Available data:
⁂

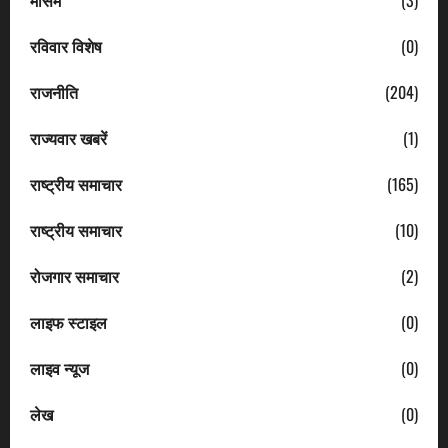
रविवार विशेष
(0)
राजनीति
(204)
राज्यवार खबरें
(1)
राष्ट्रीय समाचार
(165)
राष्ट्रीय समाचार
(10)
रोजगार समाचार
(2)
लाइफ स्टाइल
(0)
लाइव न्यूज
(0)
लेख
(0)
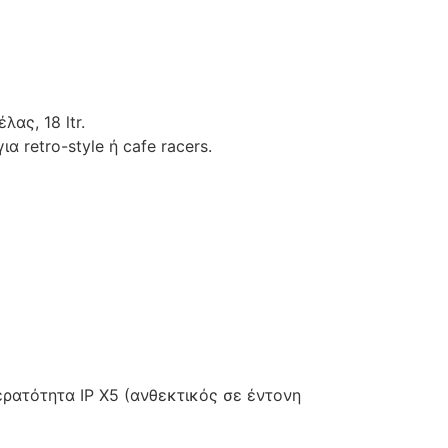
ας, 18 ltr.
α retro-style ή cafe racers.
ρατότητα IP X5 (ανθεκτικός σε έντονη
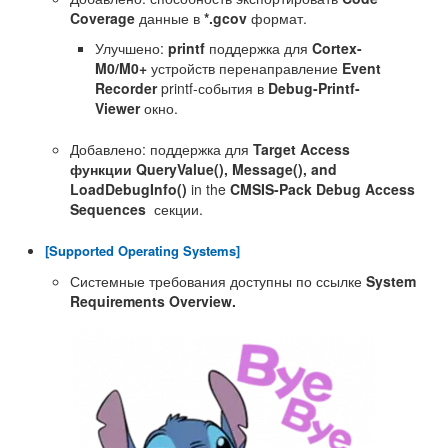
Coverage
данные в
*.gcov
формат.
Улучшено:
printf
поддержка для
Cortex-
M0/M0+
устройств перенаправление
Event
Recorder
printf-события в
Debug-Printf-
Viewer
окно.
Добавлено: поддержка для
Target Access
функции QueryValue(), Message(), and
LoadDebugInfo()
in the
CMSIS-Pack
Debug Access
Sequences
секции.
[Supported Operating Systems]
Системные требования доступны по ссылке
System
Requirements Overview.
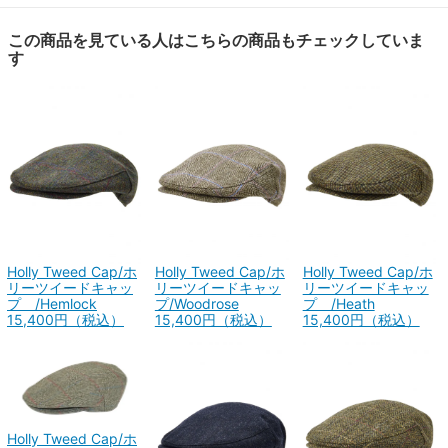
この商品を見ている人はこちらの商品もチェックしていま
す
Holly Tweed Cap/ホ
Holly Tweed Cap/ホ
Holly Tweed Cap/ホ
リーツイードキャッ
リーツイードキャッ
リーツイードキャッ
プ /Hemlock
プ/Woodrose
プ /Heath
15,400円（税込）
15,400円（税込）
15,400円（税込）
Holly Tweed Cap/ホ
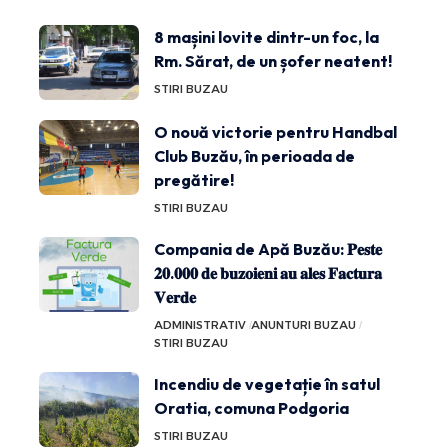
8 mașini lovite dintr-un foc, la
Rm. Sărat, de un șofer neatent!
STIRI BUZAU
O nouă victorie pentru Handbal
Club Buzău, în perioada de
pregătire!
STIRI BUZAU
Compania de Apă Buzău: 𝐏𝐞𝐬𝐭𝐞
𝟐𝟎.𝟎𝟎𝟎 𝐝𝐞 𝐛𝐮𝐳𝐨𝐢𝐞𝐧𝐢 𝐚𝐮 𝐚𝐥𝐞𝐬 𝐅𝐚𝐜𝐭𝐮𝐫𝐚
𝐕𝐞𝐫𝐝𝐞
ADMINISTRATIV
ANUNTURI BUZAU
STIRI BUZAU
Incendiu de vegetație în satul
Oratia, comuna Podgoria
STIRI BUZAU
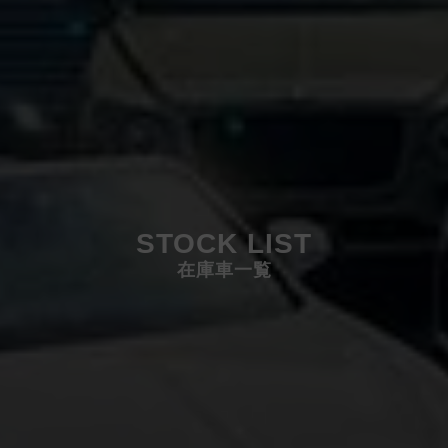
STOCK LIST
在庫車一覧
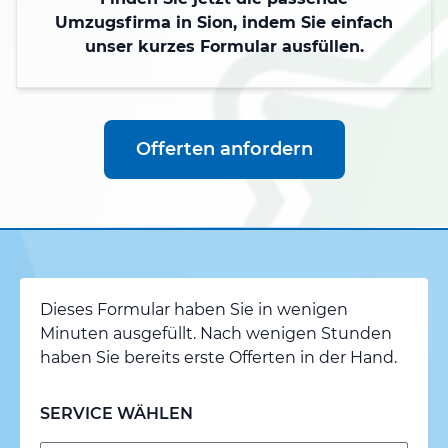
Umzugsfirma in Sion, indem Sie einfach
unser kurzes Formular ausfüllen.
Offerten anfordern
Dieses Formular haben Sie in wenigen
Minuten ausgefüllt. Nach wenigen Stunden
haben Sie bereits erste Offerten in der Hand.
SERVICE WÄHLEN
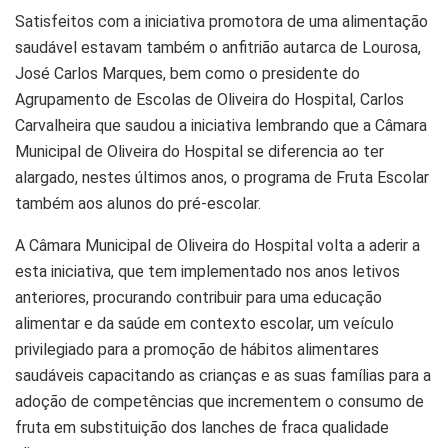
Satisfeitos com a iniciativa promotora de uma alimentação
saudável estavam também o anfitrião autarca de Lourosa,
José Carlos Marques, bem como o presidente do
Agrupamento de Escolas de Oliveira do Hospital, Carlos
Carvalheira que saudou a iniciativa lembrando que a Câmara
Municipal de Oliveira do Hospital se diferencia ao ter
alargado, nestes últimos anos, o programa de Fruta Escolar
também aos alunos do pré-escolar.
A Câmara Municipal de Oliveira do Hospital volta a aderir a
esta iniciativa, que tem implementado nos anos letivos
anteriores, procurando contribuir para uma educação
alimentar e da saúde em contexto escolar, um veículo
privilegiado para a promoção de hábitos alimentares
saudáveis capacitando as crianças e as suas famílias para a
adoção de competências que incrementem o consumo de
fruta em substituição dos lanches de fraca qualidade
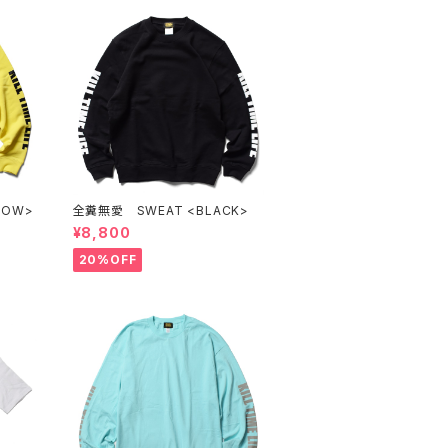
LOW>
全糞無愛 SWEAT <BLACK>
¥8,800
20%OFF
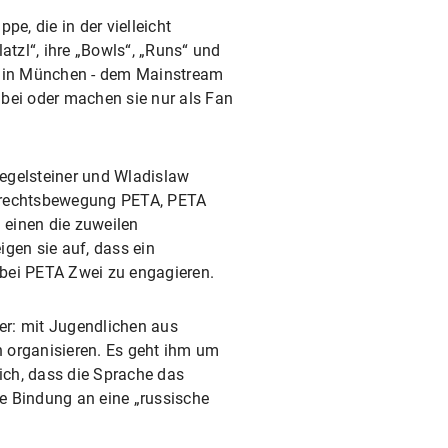
, die in der vielleicht
tzl“, ihre „Bowls“, „Runs“ und
ade in München - dem Mainstream
abei oder machen sie nur als Fan
iegelsteiner und Wladislaw
errechtsbewegung PETA, PETA
 einen die zuweilen
gen sie auf, dass ein
 bei PETA Zwei zu engagieren.
er: mit Jugendlichen aus
n organisieren. Es geht ihm um
sich, dass die Sprache das
le Bindung an eine „russische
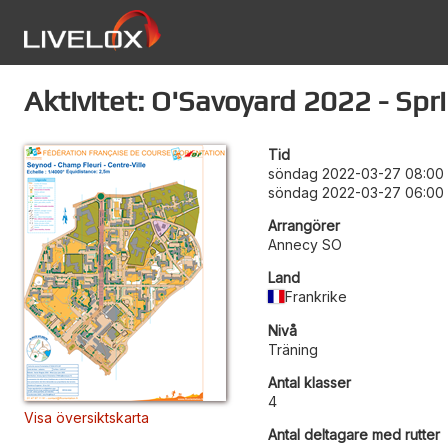
Aktivitet: O'Savoyard 2022 - Spr
Tid
söndag 2022-03-27 08:00
söndag 2022-03-27 06:00
Arrangörer
Annecy SO
Land
Frankrike
Nivå
Träning
Antal klasser
4
Visa översiktskarta
Antal deltagare med rutter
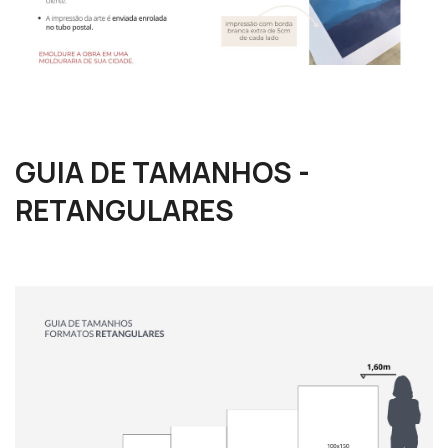
GUIA DE TAMANHOS -
RETANGULARES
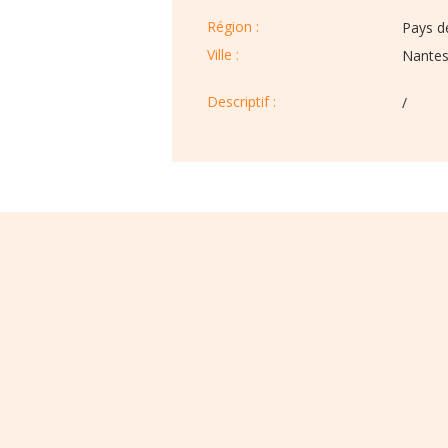
Région :​​
Pays de
Ville :​​
Nante
Descriptif :​
/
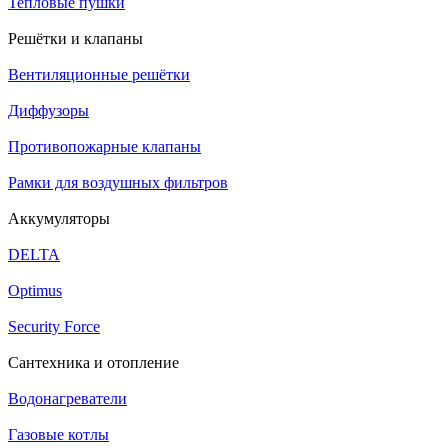
Тепловые пушки
Решётки и клапаны
Вентиляционные решётки
Диффузоры
Противопожарные клапаны
Рамки для воздушных фильтров
Аккумуляторы
DELTA
Optimus
Security Force
Сантехника и отопление
Водонагреватели
Газовые котлы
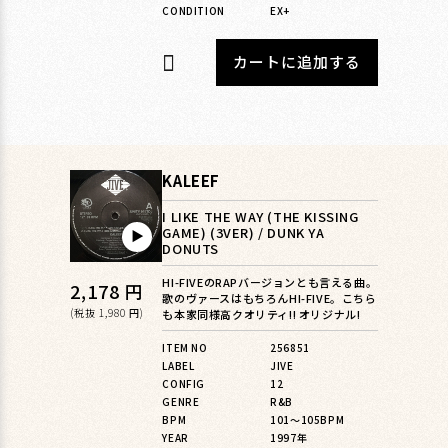
CONDITION
EX+
カートに追加する
KALEEF
I LIKE THE WAY (THE KISSING
GAME) (3VER) / DUNK YA
▶︎
DONUTS
HI-FIVEのRAPバージョンとも言える曲。
通
2,178 円
歌のヴァースはもちろんHI-FIVE。こちら
常
(税抜 1,980 円)
も本家同様高クオリティ!! オリジナル!
価
ITEM NO
256851
LABEL
JIVE
格
CONFIG
12
GENRE
R&B
BPM
101〜105BPM
YEAR
1997年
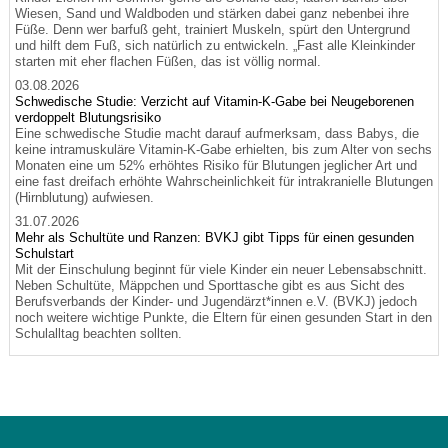
Wiesen, Sand und Waldboden und stärken dabei ganz nebenbei ihre
Füße. Denn wer barfuß geht, trainiert Muskeln, spürt den Untergrund
und hilft dem Fuß, sich natürlich zu entwickeln. „Fast alle Kleinkinder
starten mit eher flachen Füßen, das ist völlig normal.
03.08.2026
Schwedische Studie: Verzicht auf Vitamin-K-Gabe bei Neugeborenen
verdoppelt Blutungsrisiko
Eine schwedische Studie macht darauf aufmerksam, dass Babys, die
keine intramuskuläre Vitamin-K-Gabe erhielten, bis zum Alter von sechs
Monaten eine um 52% erhöhtes Risiko für Blutungen jeglicher Art und
eine fast dreifach erhöhte Wahrscheinlichkeit für intrakranielle Blutungen
(Hirnblutung) aufwiesen.
31.07.2026
Mehr als Schultüte und Ranzen: BVKJ gibt Tipps für einen gesunden
Schulstart
Mit der Einschulung beginnt für viele Kinder ein neuer Lebensabschnitt.
Neben Schultüte, Mäppchen und Sporttasche gibt es aus Sicht des
Berufsverbands der Kinder- und Jugendärzt*innen e.V. (BVKJ) jedoch
noch weitere wichtige Punkte, die Eltern für einen gesunden Start in den
Schulalltag beachten sollten.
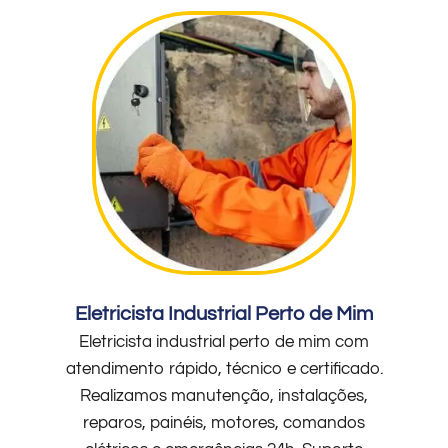
Eletricista Industrial Perto de Mim
Eletricista industrial perto de mim com
atendimento rápido, técnico e certificado.
Realizamos manutenção, instalações,
reparos, painéis, motores, comandos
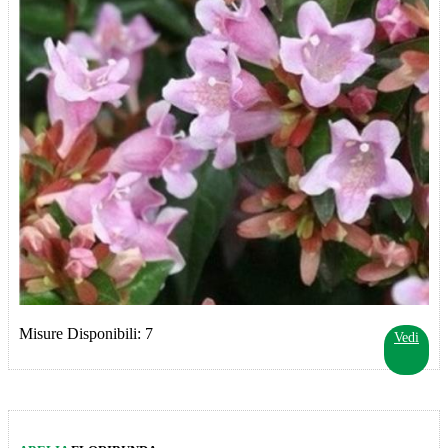
Misure Disponibili: 7
Vedi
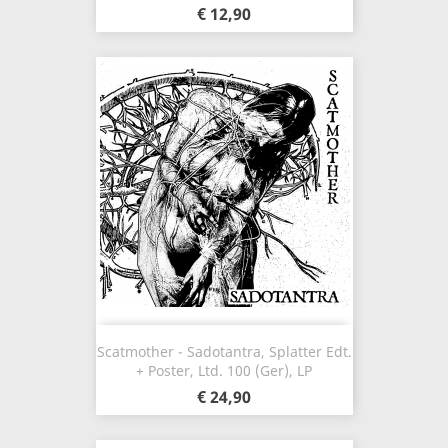
€ 12,90
Scatmother - Sadotantra, Splatter Edt.
+ Poster, Ltd. 100 (Ger), LP
€ 24,90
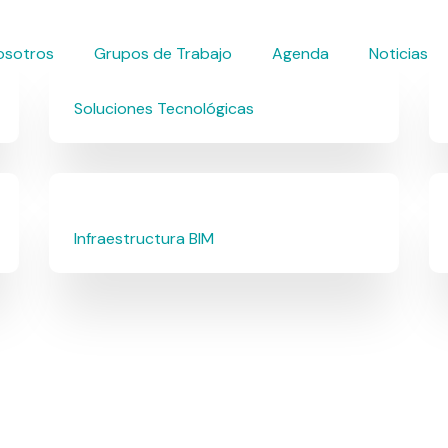
osotros
Grupos de Trabajo
Agenda
Noticias
Soluciones Tecnológicas
Infraestructura BIM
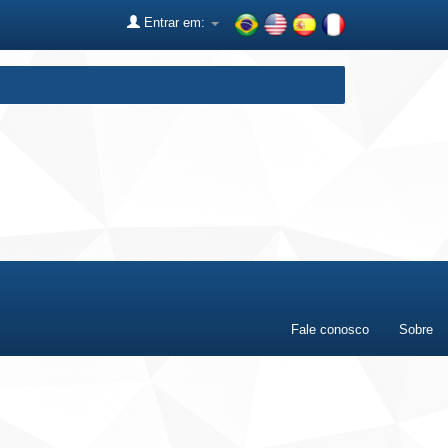
Entrar em:
Fale conosco
Sobre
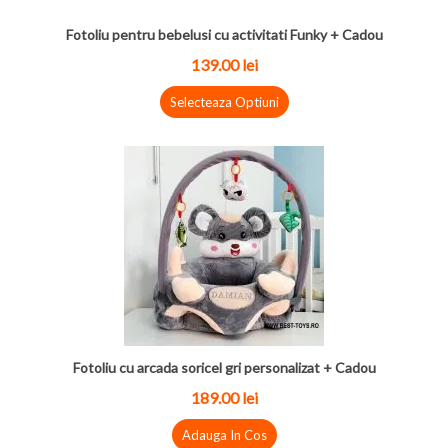
Fotoliu pentru bebelusi cu activitati Funky + Cadou
139.00 lei
Selecteaza Optiuni
Fotoliu cu arcada soricel gri personalizat + Cadou
189.00 lei
Adauga In Cos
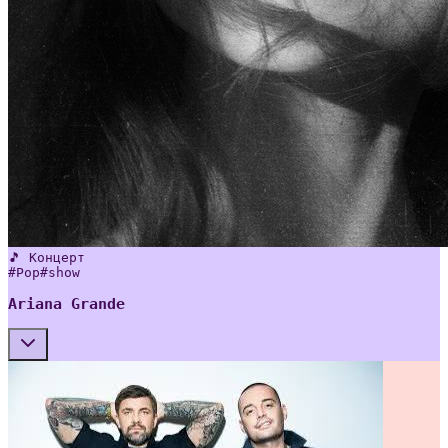
🎵 Концерт
#
Pop
#
show
Ariana Grande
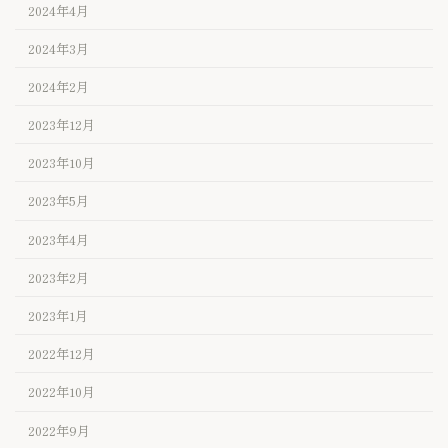
2024年4月
2024年3月
2024年2月
2023年12月
2023年10月
2023年5月
2023年4月
2023年2月
2023年1月
2022年12月
2022年10月
2022年9月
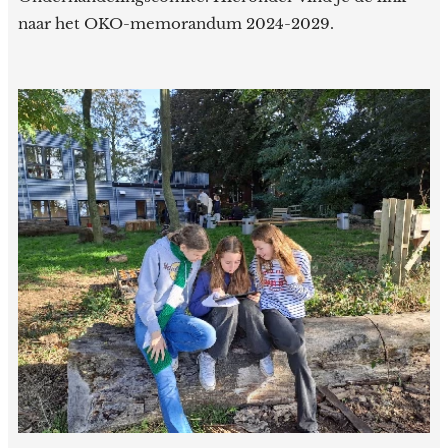
naar het OKO-memorandum 2024-2029.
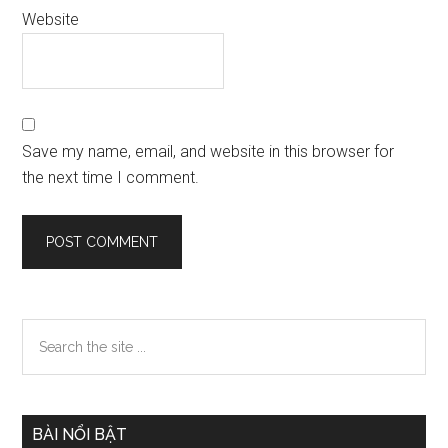
Website
Save my name, email, and website in this browser for
the next time I comment.
Primary
Search
the
Sidebar
site
...
BÀI NỔI BẬT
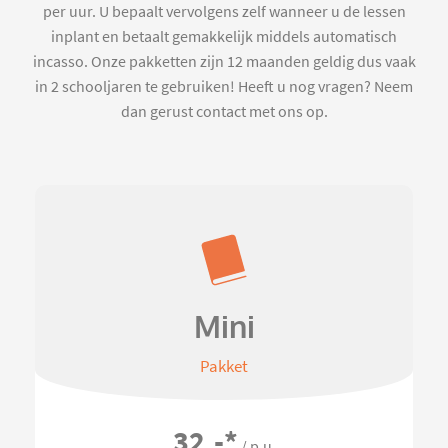
per uur. U bepaalt vervolgens zelf wanneer u de lessen
inplant en betaalt gemakkelijk middels automatisch
incasso. Onze pakketten zijn 12 maanden geldig dus vaak
in 2 schooljaren te gebruiken! Heeft u nog vragen? Neem
dan gerust contact met ons op.
Mini
Pakket
32,-
*
/ p.u.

⁂

Exercise objective: Retype, without any changes, the lines from the first one up to and including the line containing "ρατότητα IP X5 (ανθεκτικός σε έντονη", leaving the pictures out.

Exercise output:
रविवार विशेष
(0)
राजनीति
(204)
राज्यवार खबरें
(1)
राष्ट्रीय समाचार
(165)
राष्ट्रीय समाचार
(10)
रोजगार समाचार
(2)
लाइफ स्टाइल
(0)
लाइव न्यूज
(0)
लेख
(0)
ας, 18 ltr.
α retro-style ή cafe racers.
ρατότητα IP X5 (ανθεκτικός σε έντονη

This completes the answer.